TASK = Reproduce verbatim the passage from the PostgreSQL talk below, starting at "We partition up" and ending at "have the cloud.".

EXTRACT PROVIDED =
============

Now, if we take a step back, if we think of PostgreSQL, this is a very mature, it is open source, uh relational database. It has super strong capabilities, has a large ecosystem of extensions, of community, has AI capabilities.
And when I mentioned that word relational database, what's really important about this, what we care about when we leverage it, is it is acid compliant, which means we get a guarantee that it's safe, it's reliable, we get correct transactions.
If any part of a transaction fails, the entire transaction is rolled back. There can't be any partial updates, which would cause business problems. Hey, I added money to this account, but I didn't remove it from this one. It helps avoid things like corruption. Now, you might be wondering, okay, we're talking about PostgreSQL, I know in Azure, we have the Azure Database for PostgreSQL Flexible Server. Now, that added things like Entra integrated authentication.
It adds things like the PG vector extension. So, again, there's a number of great extensions to this, but we have PG vector.
When we think of those embeddings that represent the semantic meaning of data, super useful for AI and natural language.
There's things that build on top of that, like the disk ANN, which is a better nearest neighbor vector search capability.
So, that work out there. So, we're doing this good solution in Azure for PostgreSQL.
And we see PostgreSQL used in large and small applications. However, if we think about from an architecture perspective, Azure or non-Azure, it's really built around this idea that we have a primary, the one that we can read and write from, and it has both the compute and the storage responsibilities. It is not distributed.
Now, yes, I can technically add a number of standbys or read replicas that have read endpoints. I can go and use them maybe for analytics.
But, primarily, I'm going to bottleneck my performance on whatever this primary node is. So, and also, when I think about the replication, that's work this primary has to do.
Now, you may be saying, "Hey, look, I know we have the Citus extension.
And what the whole point of the Citus extension is it lets us horizontally scale our database."
Now, what it does is it does that by turning PostgreSQL into a distributed database. So, the data has to be distributed via shards.
We partition up the data based on this distribution, this sharding column.
And while that solves the scalability challenge, what it does mean is that when I'm the application, I have to change my app.
Because I have to think about, okay, I have a distribution key. I have to consider as part of my query design that distribution. So, there's changes I have to make.
So, then let's think about, okay, we have the cloud.

============

Data items:
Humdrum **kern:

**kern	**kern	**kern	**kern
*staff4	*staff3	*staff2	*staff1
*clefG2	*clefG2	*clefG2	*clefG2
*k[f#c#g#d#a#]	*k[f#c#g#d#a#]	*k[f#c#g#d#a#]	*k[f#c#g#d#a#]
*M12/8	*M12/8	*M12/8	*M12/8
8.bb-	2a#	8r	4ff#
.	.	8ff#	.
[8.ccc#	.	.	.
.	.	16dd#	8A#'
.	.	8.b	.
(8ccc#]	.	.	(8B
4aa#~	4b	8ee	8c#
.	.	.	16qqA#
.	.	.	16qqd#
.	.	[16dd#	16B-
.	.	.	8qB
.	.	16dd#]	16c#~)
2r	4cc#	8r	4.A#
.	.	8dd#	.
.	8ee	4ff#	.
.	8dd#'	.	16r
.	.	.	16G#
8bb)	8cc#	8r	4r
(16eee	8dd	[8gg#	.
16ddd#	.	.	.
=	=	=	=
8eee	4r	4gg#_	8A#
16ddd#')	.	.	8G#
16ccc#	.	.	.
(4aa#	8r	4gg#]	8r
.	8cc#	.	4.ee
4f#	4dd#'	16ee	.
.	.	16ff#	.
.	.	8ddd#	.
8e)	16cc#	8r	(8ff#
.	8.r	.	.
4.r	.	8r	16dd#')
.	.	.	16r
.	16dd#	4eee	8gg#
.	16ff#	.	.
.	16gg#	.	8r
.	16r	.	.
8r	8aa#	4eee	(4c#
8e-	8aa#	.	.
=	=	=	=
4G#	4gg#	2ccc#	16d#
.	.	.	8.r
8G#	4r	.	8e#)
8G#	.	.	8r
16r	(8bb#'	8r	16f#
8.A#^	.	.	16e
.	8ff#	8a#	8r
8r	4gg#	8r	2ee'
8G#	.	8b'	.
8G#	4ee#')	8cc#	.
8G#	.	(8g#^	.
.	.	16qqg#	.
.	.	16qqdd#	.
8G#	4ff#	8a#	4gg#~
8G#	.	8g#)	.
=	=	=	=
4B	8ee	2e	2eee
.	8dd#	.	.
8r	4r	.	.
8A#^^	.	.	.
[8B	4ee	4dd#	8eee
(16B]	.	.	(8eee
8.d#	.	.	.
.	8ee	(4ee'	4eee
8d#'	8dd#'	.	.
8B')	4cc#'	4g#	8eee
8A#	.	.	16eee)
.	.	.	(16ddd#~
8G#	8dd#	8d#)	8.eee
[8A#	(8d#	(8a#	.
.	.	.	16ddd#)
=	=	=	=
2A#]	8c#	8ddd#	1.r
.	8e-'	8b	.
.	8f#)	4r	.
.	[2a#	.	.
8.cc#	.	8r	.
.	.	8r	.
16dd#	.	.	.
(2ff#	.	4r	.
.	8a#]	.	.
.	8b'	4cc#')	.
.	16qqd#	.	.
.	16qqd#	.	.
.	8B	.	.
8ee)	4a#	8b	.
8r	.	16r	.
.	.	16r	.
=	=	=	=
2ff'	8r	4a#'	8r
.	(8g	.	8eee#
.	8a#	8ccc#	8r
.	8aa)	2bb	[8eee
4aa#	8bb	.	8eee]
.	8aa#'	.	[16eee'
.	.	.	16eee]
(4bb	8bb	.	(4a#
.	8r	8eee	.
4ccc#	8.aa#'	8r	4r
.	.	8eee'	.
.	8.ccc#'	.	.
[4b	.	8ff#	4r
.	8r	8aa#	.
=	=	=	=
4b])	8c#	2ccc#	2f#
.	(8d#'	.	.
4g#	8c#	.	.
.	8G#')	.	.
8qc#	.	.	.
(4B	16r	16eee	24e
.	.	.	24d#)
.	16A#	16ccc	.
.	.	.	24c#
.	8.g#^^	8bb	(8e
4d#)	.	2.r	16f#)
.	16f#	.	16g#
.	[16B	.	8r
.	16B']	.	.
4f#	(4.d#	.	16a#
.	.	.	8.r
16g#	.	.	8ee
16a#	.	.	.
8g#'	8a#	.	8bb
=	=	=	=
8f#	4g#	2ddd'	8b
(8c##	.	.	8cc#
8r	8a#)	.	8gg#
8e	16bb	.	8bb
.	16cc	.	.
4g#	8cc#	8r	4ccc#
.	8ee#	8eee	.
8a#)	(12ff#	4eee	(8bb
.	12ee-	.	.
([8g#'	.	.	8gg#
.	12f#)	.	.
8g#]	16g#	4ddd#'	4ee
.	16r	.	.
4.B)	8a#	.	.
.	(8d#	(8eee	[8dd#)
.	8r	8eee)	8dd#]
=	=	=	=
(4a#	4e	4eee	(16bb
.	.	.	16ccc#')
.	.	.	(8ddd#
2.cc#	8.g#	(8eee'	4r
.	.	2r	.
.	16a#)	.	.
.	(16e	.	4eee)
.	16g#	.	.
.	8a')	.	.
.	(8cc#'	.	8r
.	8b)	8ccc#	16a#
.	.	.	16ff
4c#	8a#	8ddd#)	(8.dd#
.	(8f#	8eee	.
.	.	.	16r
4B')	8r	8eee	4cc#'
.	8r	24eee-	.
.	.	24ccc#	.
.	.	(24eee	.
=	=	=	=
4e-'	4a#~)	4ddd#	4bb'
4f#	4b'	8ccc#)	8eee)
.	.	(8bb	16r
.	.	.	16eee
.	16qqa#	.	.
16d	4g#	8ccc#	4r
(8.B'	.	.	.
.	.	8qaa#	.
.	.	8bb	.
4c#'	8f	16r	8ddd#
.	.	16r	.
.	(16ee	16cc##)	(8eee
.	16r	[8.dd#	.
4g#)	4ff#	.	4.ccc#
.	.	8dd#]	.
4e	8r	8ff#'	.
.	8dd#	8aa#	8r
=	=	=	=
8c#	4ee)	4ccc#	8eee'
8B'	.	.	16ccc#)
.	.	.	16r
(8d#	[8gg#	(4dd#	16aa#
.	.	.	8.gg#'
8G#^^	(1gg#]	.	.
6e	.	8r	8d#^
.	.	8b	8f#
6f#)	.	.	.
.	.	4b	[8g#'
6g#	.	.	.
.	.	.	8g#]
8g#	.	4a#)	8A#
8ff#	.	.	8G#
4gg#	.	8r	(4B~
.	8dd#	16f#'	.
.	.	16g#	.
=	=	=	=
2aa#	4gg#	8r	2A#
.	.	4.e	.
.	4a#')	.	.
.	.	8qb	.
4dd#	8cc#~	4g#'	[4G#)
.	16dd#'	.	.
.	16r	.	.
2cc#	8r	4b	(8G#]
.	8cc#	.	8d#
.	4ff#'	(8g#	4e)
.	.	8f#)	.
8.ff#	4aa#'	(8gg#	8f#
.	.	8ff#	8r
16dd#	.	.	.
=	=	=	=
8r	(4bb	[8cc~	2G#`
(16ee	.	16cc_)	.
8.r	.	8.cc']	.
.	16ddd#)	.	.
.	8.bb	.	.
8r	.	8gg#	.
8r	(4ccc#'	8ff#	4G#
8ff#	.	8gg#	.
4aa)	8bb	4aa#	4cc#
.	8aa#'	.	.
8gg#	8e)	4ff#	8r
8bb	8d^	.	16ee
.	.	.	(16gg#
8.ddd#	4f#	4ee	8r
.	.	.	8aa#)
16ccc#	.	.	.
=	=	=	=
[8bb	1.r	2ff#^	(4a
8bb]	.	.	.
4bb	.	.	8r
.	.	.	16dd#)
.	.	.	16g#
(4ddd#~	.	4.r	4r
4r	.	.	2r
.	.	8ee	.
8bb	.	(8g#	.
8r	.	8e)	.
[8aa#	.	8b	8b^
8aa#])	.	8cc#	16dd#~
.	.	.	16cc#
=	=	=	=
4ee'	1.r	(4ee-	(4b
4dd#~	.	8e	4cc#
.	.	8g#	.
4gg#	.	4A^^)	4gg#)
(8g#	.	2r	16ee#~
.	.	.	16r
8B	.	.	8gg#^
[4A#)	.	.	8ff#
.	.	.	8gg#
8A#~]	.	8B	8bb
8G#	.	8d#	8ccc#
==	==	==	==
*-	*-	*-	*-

============

REPLY TO THE EXERCISE =
We partition up the data based on this distribution, this sharding column.
And while that solves the scalability challenge, what it does mean is that when I'm the application, I have to change my app.
Because I have to think about, okay, I have a distribution key. I have to consider as part of my query design that distribution. So, there's changes I have to make.
So, then let's think about, okay, we have the cloud.